## DIRECTIONS FOR THIS TASK
Every line of the entries with the word "Indonesia" in it should be shown.

## DATA FOR REVIEW
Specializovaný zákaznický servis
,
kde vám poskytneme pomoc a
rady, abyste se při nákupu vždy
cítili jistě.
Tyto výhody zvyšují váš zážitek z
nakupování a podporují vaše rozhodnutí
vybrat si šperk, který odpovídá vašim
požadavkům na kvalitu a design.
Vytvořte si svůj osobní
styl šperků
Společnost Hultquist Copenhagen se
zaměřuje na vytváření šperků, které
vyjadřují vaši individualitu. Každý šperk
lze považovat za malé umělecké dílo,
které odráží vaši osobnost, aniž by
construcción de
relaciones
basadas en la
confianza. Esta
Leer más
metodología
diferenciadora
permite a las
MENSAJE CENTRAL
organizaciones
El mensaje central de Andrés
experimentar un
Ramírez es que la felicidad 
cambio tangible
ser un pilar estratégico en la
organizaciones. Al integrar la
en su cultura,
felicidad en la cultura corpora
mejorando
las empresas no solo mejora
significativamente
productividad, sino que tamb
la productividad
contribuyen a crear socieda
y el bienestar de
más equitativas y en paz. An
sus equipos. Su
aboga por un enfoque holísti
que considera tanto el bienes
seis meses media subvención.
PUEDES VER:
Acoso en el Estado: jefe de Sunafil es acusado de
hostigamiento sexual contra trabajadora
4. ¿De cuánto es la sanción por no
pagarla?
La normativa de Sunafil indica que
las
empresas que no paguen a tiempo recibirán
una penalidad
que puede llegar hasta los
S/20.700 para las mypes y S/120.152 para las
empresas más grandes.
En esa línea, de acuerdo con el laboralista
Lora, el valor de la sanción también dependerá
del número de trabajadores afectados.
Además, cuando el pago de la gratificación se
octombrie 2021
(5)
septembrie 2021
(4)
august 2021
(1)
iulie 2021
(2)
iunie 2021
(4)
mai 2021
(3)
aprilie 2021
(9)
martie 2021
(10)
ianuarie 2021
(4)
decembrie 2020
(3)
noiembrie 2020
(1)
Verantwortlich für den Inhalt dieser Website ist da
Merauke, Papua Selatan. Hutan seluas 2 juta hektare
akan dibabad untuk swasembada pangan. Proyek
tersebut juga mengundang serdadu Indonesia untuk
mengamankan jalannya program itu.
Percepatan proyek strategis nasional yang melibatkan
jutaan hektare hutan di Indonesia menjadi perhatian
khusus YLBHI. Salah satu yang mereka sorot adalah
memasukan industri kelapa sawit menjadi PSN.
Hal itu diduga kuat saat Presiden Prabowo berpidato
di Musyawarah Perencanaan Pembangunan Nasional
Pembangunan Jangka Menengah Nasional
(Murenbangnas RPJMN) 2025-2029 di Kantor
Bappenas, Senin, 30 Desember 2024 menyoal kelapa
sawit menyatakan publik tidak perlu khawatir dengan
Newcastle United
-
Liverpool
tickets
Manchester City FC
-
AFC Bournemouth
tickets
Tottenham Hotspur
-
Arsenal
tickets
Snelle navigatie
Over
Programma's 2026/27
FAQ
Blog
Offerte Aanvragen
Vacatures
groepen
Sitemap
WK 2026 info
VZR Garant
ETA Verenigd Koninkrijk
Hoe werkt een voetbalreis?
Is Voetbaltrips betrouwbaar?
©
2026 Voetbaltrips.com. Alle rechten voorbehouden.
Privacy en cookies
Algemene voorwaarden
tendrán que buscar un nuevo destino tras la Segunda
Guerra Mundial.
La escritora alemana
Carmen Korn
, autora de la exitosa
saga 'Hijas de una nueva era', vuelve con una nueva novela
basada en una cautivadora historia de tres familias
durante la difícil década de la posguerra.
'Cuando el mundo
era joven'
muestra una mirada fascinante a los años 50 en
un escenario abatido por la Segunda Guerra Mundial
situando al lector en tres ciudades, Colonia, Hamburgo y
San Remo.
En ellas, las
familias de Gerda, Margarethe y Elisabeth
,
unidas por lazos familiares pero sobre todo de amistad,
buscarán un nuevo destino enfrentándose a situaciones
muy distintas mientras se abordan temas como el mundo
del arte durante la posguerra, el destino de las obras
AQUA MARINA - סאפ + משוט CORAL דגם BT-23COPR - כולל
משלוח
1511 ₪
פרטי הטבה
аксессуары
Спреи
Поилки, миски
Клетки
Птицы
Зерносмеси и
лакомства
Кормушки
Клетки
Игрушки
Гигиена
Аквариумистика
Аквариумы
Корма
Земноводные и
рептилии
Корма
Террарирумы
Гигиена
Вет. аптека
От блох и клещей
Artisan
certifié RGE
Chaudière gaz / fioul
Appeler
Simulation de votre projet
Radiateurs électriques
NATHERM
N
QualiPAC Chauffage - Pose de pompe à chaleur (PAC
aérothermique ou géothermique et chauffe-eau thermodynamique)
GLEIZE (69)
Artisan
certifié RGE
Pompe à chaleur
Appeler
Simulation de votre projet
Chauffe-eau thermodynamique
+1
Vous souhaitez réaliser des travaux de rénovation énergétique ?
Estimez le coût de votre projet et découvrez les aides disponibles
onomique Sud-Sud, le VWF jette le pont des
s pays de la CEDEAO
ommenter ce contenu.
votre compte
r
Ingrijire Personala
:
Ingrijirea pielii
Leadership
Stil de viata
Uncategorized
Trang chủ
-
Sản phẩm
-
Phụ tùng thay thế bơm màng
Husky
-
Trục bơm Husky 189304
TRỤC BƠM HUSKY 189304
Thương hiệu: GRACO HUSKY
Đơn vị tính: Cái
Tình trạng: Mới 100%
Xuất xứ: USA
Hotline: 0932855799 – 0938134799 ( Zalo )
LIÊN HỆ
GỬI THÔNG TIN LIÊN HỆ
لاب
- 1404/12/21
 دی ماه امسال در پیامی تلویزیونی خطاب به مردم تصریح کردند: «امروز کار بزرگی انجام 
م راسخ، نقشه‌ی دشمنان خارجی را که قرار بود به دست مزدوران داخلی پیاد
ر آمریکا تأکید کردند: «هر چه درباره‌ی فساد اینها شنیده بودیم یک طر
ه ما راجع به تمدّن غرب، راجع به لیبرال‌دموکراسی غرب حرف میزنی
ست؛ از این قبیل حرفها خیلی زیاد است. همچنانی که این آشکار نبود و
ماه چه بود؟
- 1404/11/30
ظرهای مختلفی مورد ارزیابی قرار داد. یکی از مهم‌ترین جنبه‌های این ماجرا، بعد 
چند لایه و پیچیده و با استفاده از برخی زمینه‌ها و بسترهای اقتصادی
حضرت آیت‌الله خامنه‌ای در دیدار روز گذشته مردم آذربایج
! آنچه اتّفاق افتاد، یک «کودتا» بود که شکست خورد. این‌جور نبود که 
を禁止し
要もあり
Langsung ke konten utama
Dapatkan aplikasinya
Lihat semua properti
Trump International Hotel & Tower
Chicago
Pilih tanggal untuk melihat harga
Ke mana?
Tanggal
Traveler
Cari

## WRITTEN RESPONSE
tersebut juga mengundang serdadu Indonesia untuk
jutaan hektare hutan di Indonesia menjadi perhatian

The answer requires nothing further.